O medo da morte era inevitável, mas era na família que encontrava forças para enfrentar a doença: “Ter a consciência da morte é duro, mas é uma coisa real e que não assusta. Há momentos em que tive uma paz de espírito e em que pensei: ‘É assim mesmo’. Olho ao espelho e penso que este corpo vai deixar de existir. Depois há um lado que se levanta e diz: ‘Não! Tens o teu marido, tens as tuas filhas e a tua família!’. Eu tenho de viver! Tenho tanta coisa para fazer!”, contou na biografia do marido, publicada em 2015, "Somos o que Escolhemos Ser", assinada por Sofia Aureliano.
Ao contrário do que costuma acontecer na política, Laura Ferreira não era uma figura que se cingisse às fronteiras marcadas pela esfera familiar. Conhecida pelo seu sorriso doce e sincero, era frequente vê-la surgir junto a Pedro Passos Coelho, figura que "sempre se assumiu como homem de família", escreve a revista "Sábado", num artigo dedicado à mulher do ex dirigente do PSD. "Quando se tornou líder do PSD inaugurou um estilo a que os portugueses não estavam habituados: mostra um lado mais pessoal e íntimo".

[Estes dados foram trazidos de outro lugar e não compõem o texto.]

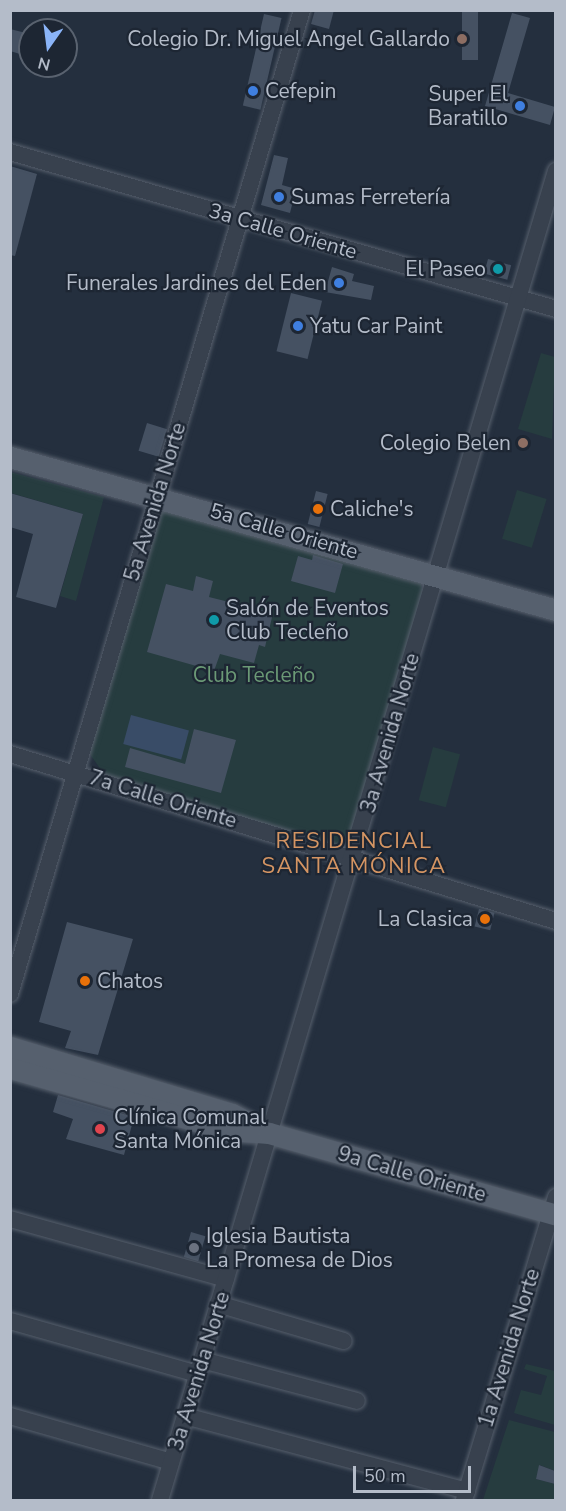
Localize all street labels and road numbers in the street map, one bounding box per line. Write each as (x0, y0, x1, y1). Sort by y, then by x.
street label: 3a Calle Oriente (206, 198, 360, 264)
street label: 5a Avenida Norte (119, 419, 191, 585)
street label: 5a Calle Oriente (207, 498, 361, 564)
street label: 3a Avenida Norte (355, 650, 425, 816)
street label: 7a Calle Oriente (86, 765, 240, 833)
street label: 9a Calle Oriente (335, 1141, 489, 1207)
street label: 1a Avenida Norte (473, 1265, 545, 1431)
street label: 3a Avenida Norte (163, 1288, 235, 1454)

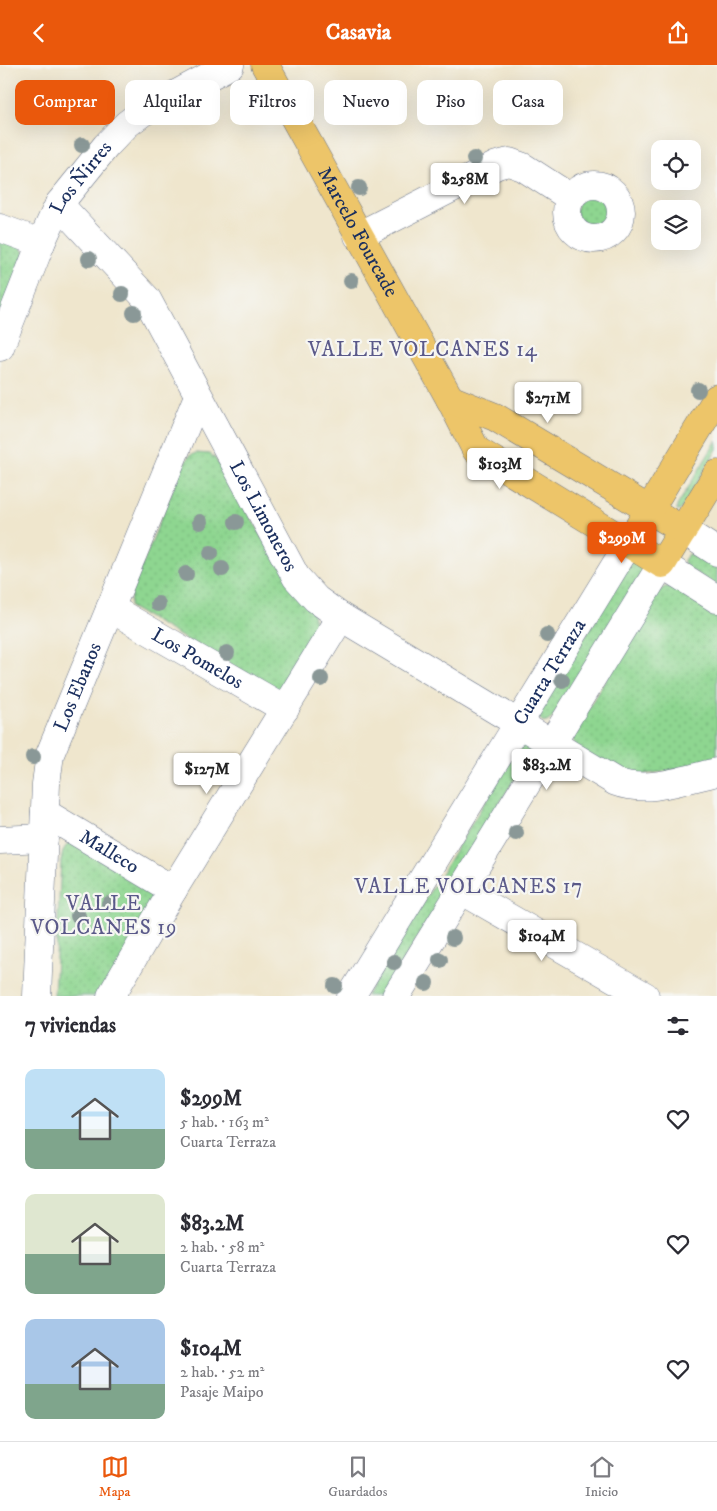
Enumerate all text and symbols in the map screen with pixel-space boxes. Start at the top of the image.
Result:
icon: back [25,19,53,47]
text: Casavia [326,19,391,46]
icon: share [664,19,692,47]
chip: Comprar [15,80,115,125]
chip: Alquilar [125,80,220,125]
chip: Filtros [230,80,314,125]
chip: Nuevo [324,80,407,125]
chip: Piso [417,80,483,125]
chip: Casa [493,80,563,125]
street label: Los Ñirres [44,136,118,217]
map controls [651,140,701,250]
button: locate [651,140,701,190]
street label: Marcelo Fourcade [312,163,404,301]
pin: $258M [430,163,500,205]
text: $258M [441,169,489,189]
button: layers [651,200,701,250]
district label: VALLE VOLCANES 14 [307,337,538,363]
pin: $271M [513,381,583,424]
text: $271M [525,388,571,408]
pin: $103M [465,447,535,490]
text: $103M [478,454,522,474]
street label: Los Limoneros [224,457,303,576]
pin: $299M [587,521,657,564]
text: $299M [598,528,646,548]
street label: Cuarta Terraza [508,614,592,730]
street label: Los Pomelos [147,622,248,695]
street label: Los Ebanos [48,638,107,735]
pin: $83.2M [506,749,588,791]
pin: $127M [172,753,242,795]
text: $83.2M [523,755,571,775]
text: $127M [184,759,230,779]
street label: Malleco [75,824,144,879]
district label: VALLE VOLCANES 17 [354,874,583,900]
district label: VALLE VOLCANES 19 [30,891,177,941]
pin: $104M [507,919,577,962]
text: $104M [519,926,565,946]
icon: filters [664,1012,692,1040]
text: 7 viviendas [25,1013,116,1039]
text: $299M [180,1086,242,1112]
icon: home [65,1089,125,1149]
icon: heart [664,1105,692,1133]
text: 5 hab. · 163 m² [180,1112,269,1132]
text: Cuarta Terraza [180,1132,276,1152]
text: $83.2M [180,1211,244,1237]
icon: home [65,1214,125,1274]
icon: heart [664,1230,692,1258]
text: 2 hab. · 58 m² [180,1237,265,1257]
text: Cuarta Terraza [180,1257,276,1277]
text: $104M [180,1336,242,1362]
icon: home [65,1339,125,1399]
icon: heart [664,1355,692,1383]
text: 2 hab. · 52 m² [180,1362,264,1382]
text: Pasaje Maipo [180,1382,264,1402]
tab: Mapa [99,1453,131,1501]
tab: Guardados [328,1453,387,1501]
tab: Inicio [585,1453,618,1501]

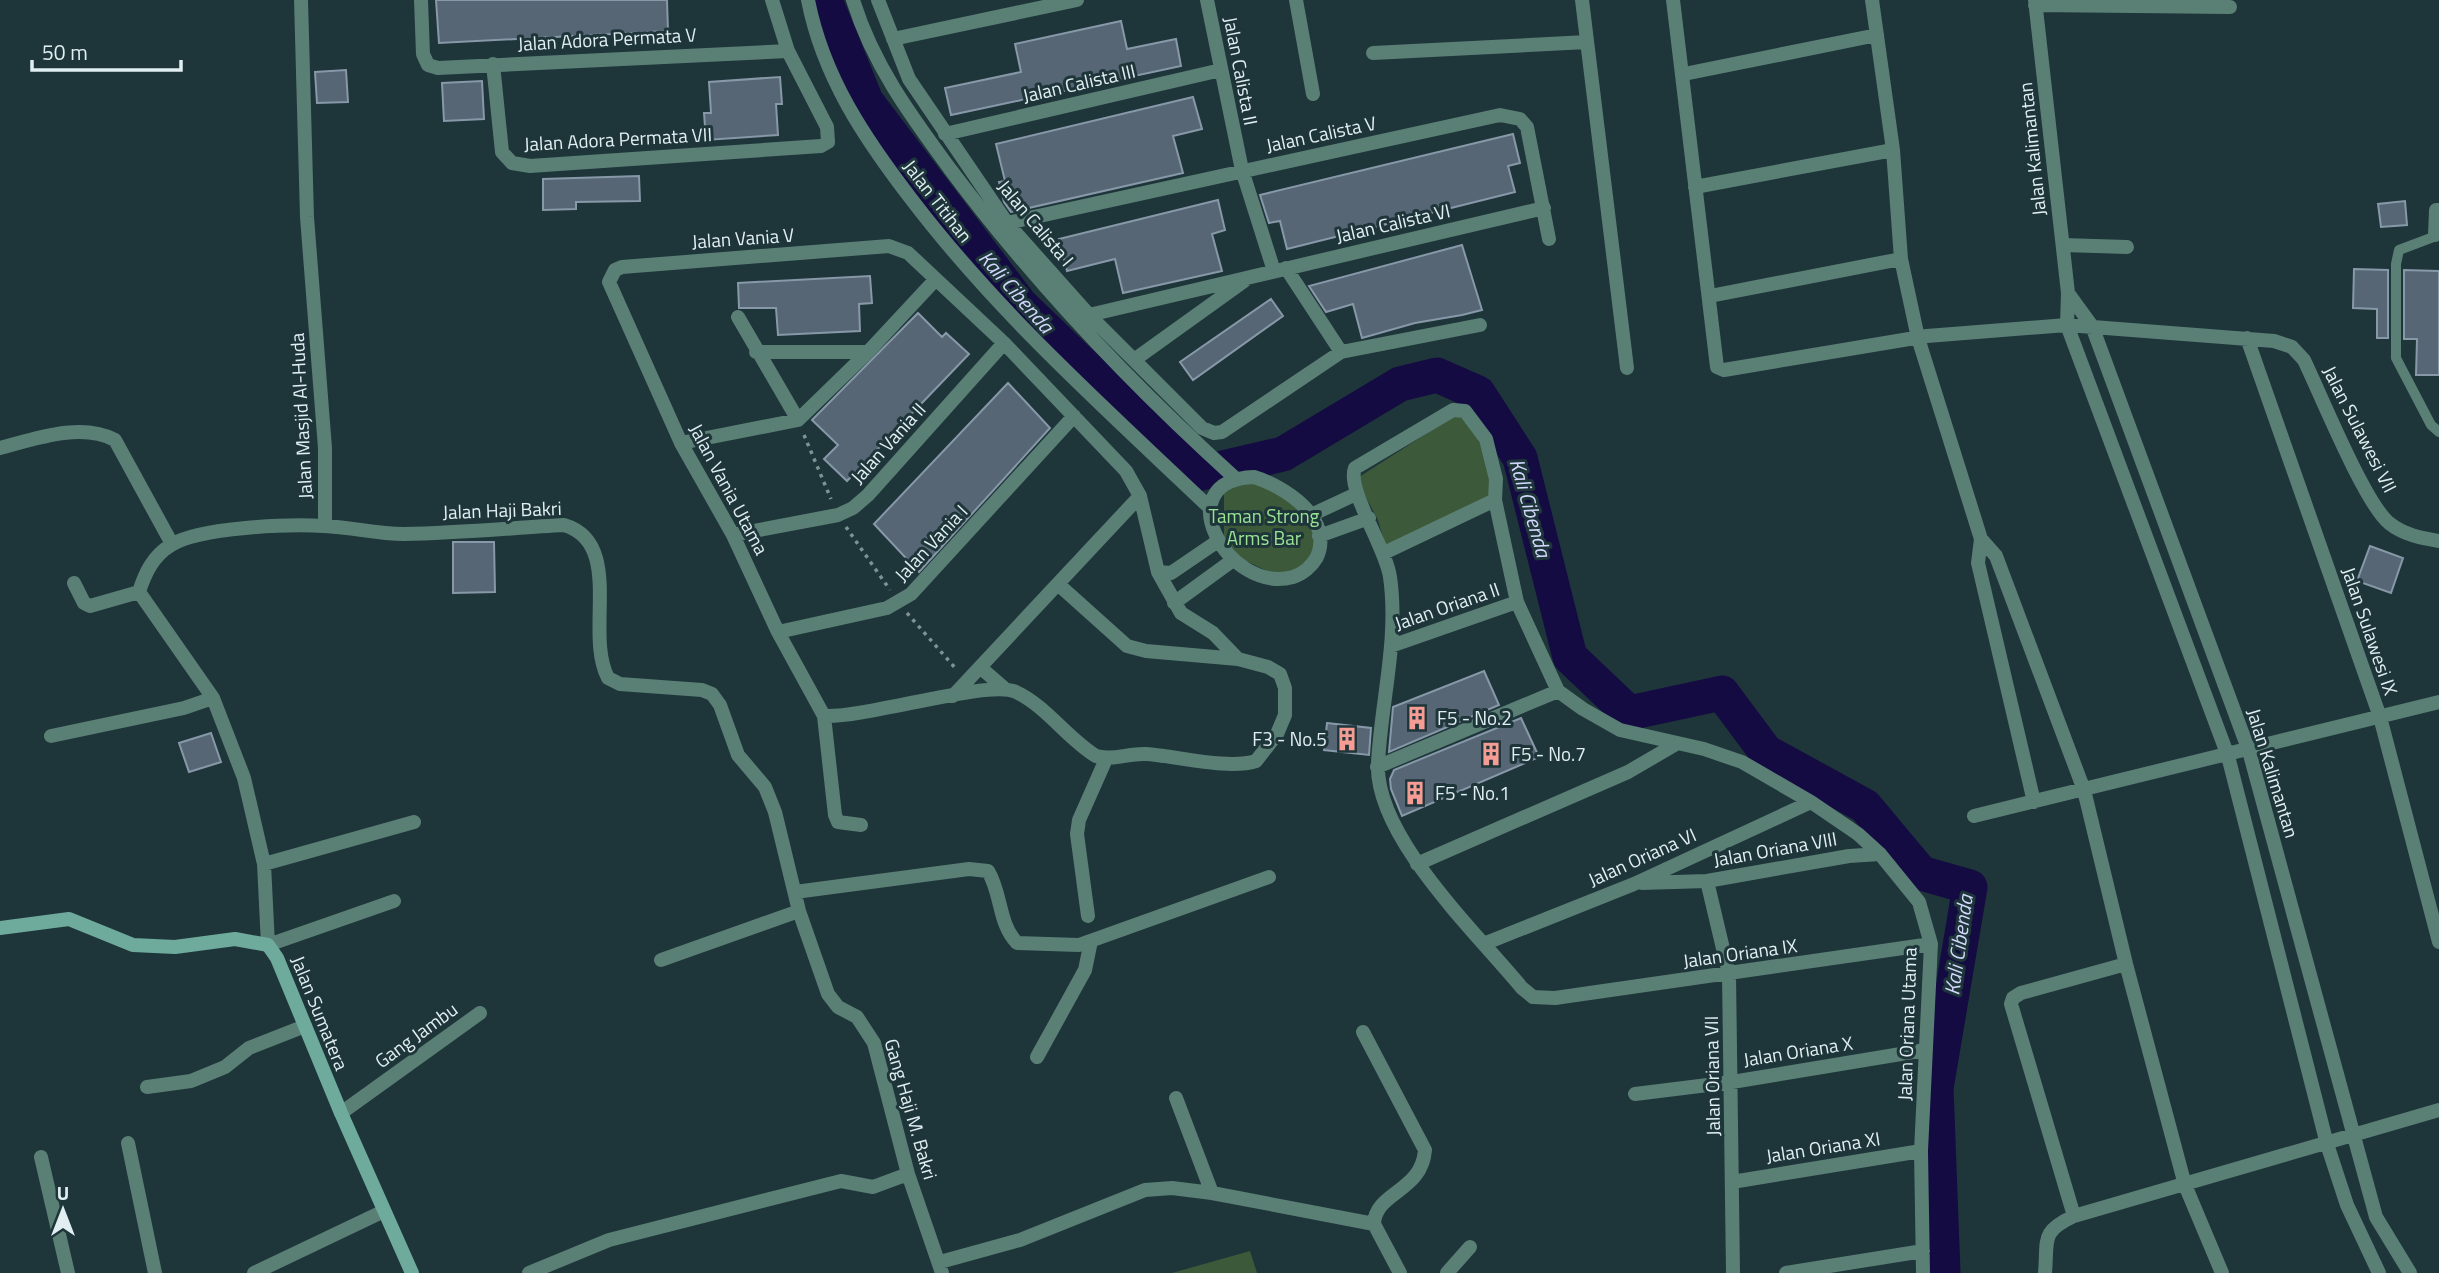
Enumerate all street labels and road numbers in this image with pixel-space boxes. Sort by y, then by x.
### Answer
street label: Jalan Calista II [1217,14,1266,128]
street label: Jalan Adora Permata V [517,19,697,58]
street label: Jalan Calista III [1020,55,1138,110]
street label: Jalan Kalimantan [2010,81,2053,217]
street label: Jalan Calista V [1263,108,1379,159]
street label: Jalan Adora Permata VII [523,119,713,158]
street label: Jalan Titihan [897,153,980,248]
street label: Jalan Calista I [991,173,1081,272]
street label: Jalan Calista VI [1333,195,1453,250]
street label: Jalan Vania V [691,219,795,256]
street label: Jalan Masjid Al-Huda [282,332,319,500]
street label: Jalan Sulawesi VII [2316,360,2405,497]
street label: Jalan Vania II [843,396,932,490]
street label: Jalan Vania Utama [683,418,777,560]
street label: Jalan Haji Bakri [442,493,562,526]
street label: Jalan Vania I [887,498,974,588]
street label: Jalan Sulawesi IX [2335,563,2406,699]
street label: Jalan Oriana II [1390,574,1503,637]
street label: Jalan Kalimantan [2240,704,2307,841]
street label: Jalan Oriana VI [1583,820,1701,893]
street label: Jalan Oriana VIII [1711,823,1839,874]
street label: Jalan Oriana IX [1681,930,1799,975]
street label: Jalan Oriana Utama [1889,946,1924,1101]
street label: Jalan Sumatera [284,951,357,1075]
street label: Gang Jambu [368,995,463,1075]
street label: Jalan Oriana VII [1696,1016,1727,1136]
street label: Jalan Oriana X [1741,1027,1855,1073]
street label: Gang Haji M. Bakri [877,1035,945,1183]
street label: Jalan Oriana XI [1764,1123,1882,1170]

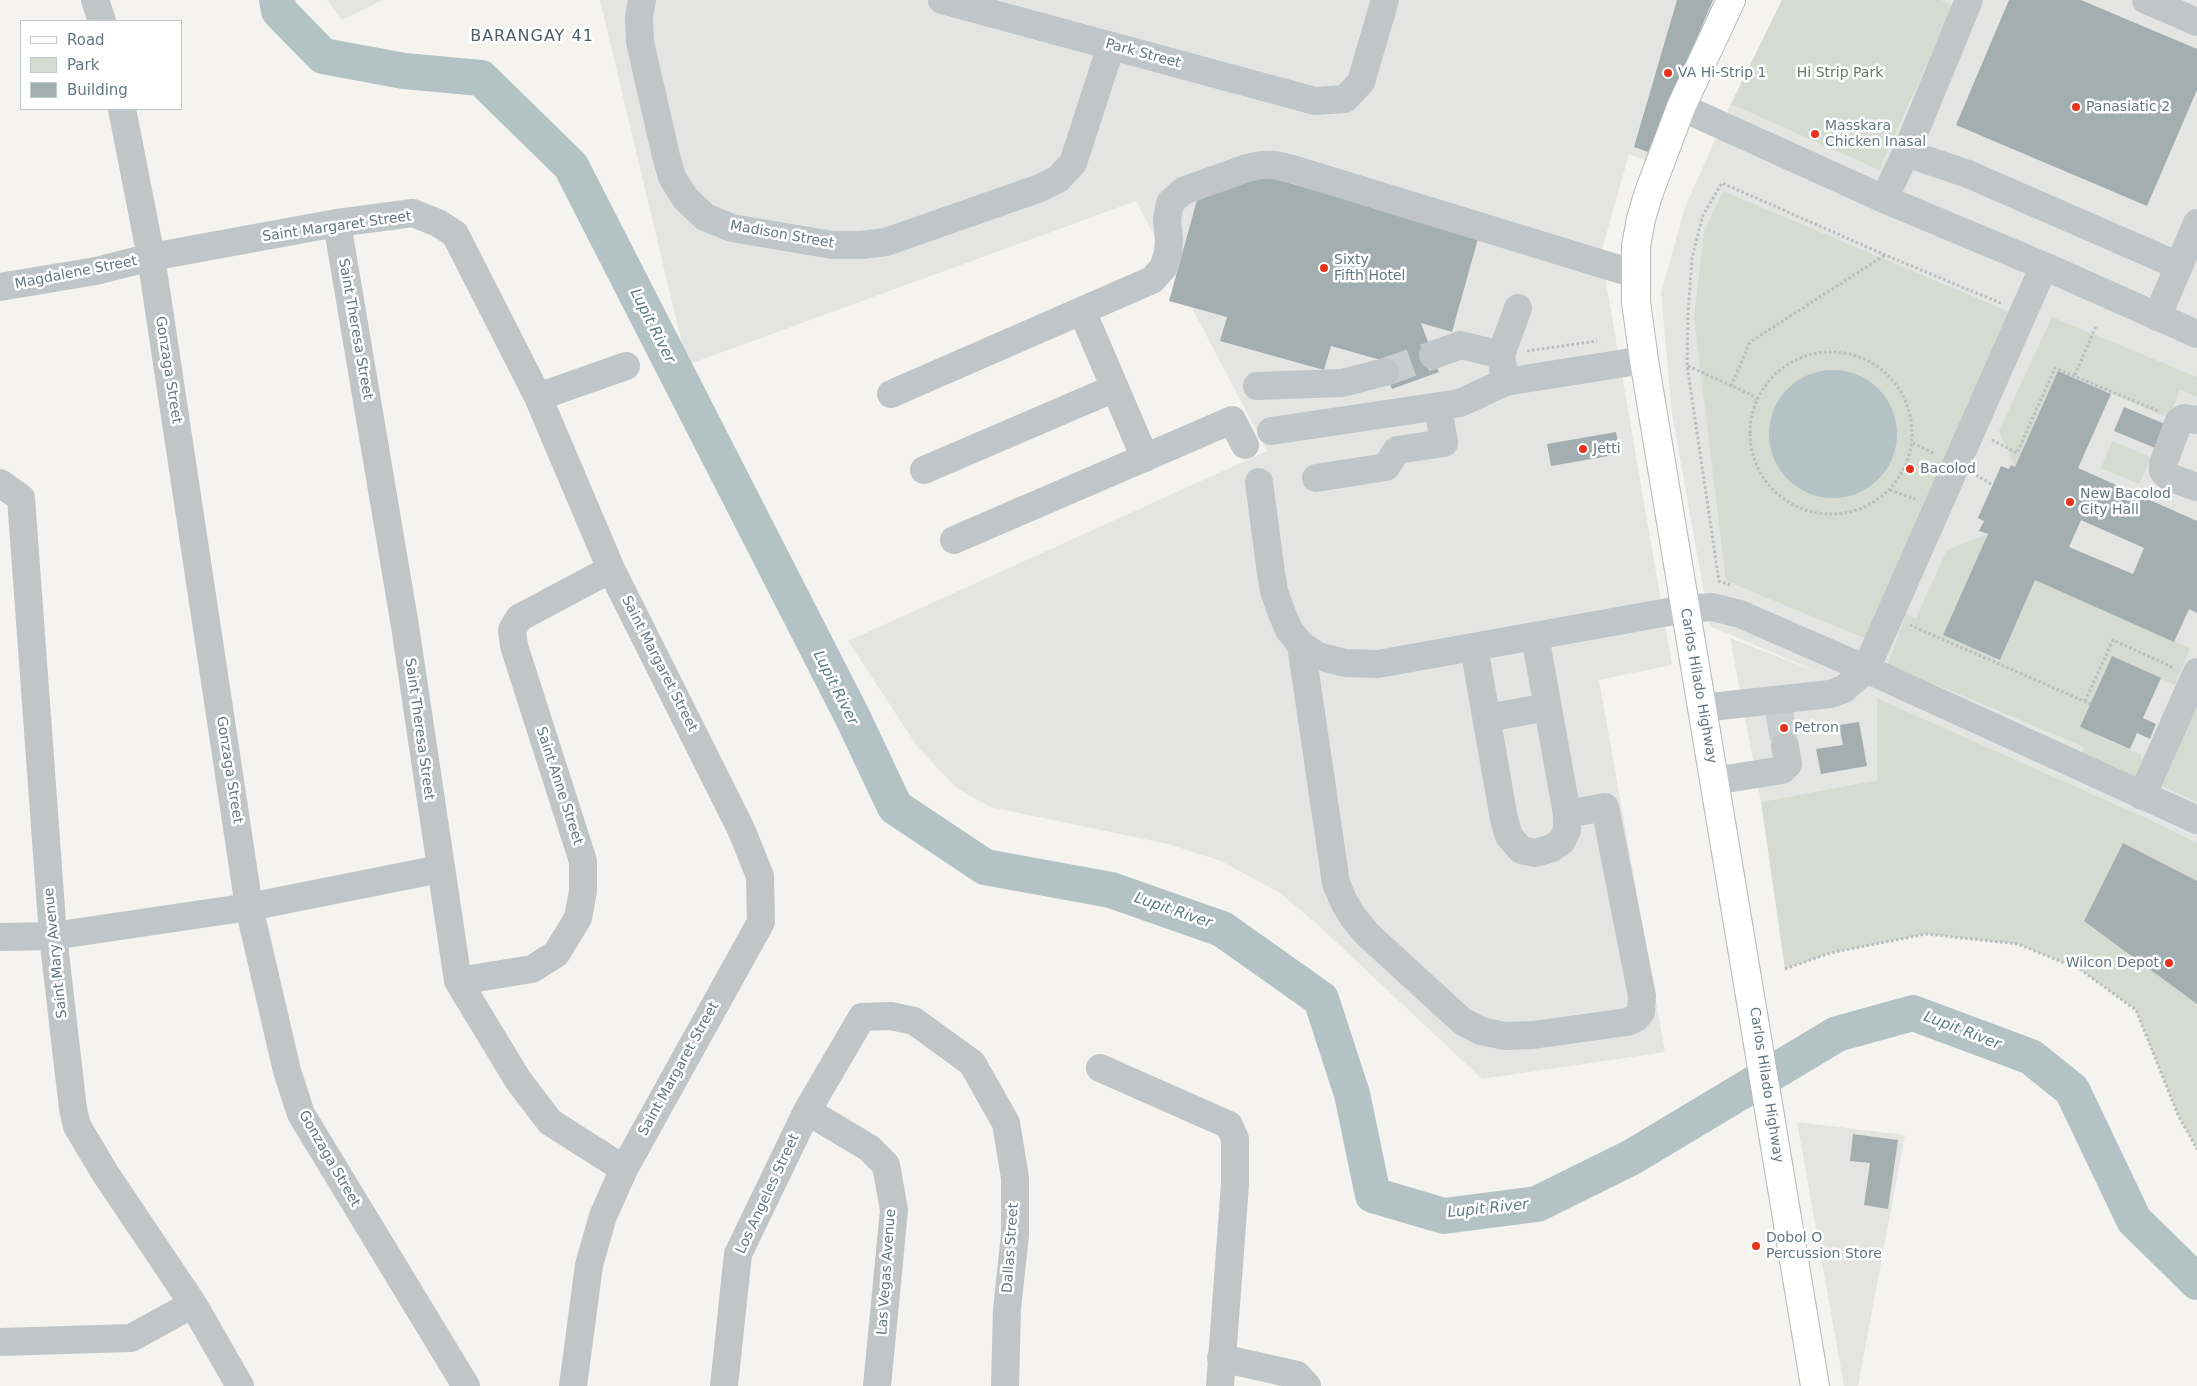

Laura Ferreira deu entrevistas, posou para fotografias e chegou a surgir junto do marido nos eventos políticos. No seio do PSD, Laura Ferreira era uma "figura muito acarinhada por toda a família social-democrata", que "deixa saudades nos que com ela conviveram ao longo dos anos", escreveu o partido a propósito da sua morte, notícia que recebeu "com grande consternação."
Da infância feliz na Guiné à chegada a Lisboa
Laura Maria Garcês Ferreira era natural de Bissau e filha do trabalhador da administração guineense Tomás Ferreira (filho de pai português e de mãe cabo-verdiana) e de Domitília Garcê (filha de pai português e de mãe guineense).
Viveu em Bafatá, cidade guineense onde estudou numa escola de freiras. Teve uma infância feliz, repleta de brincadeiras ao ar livre.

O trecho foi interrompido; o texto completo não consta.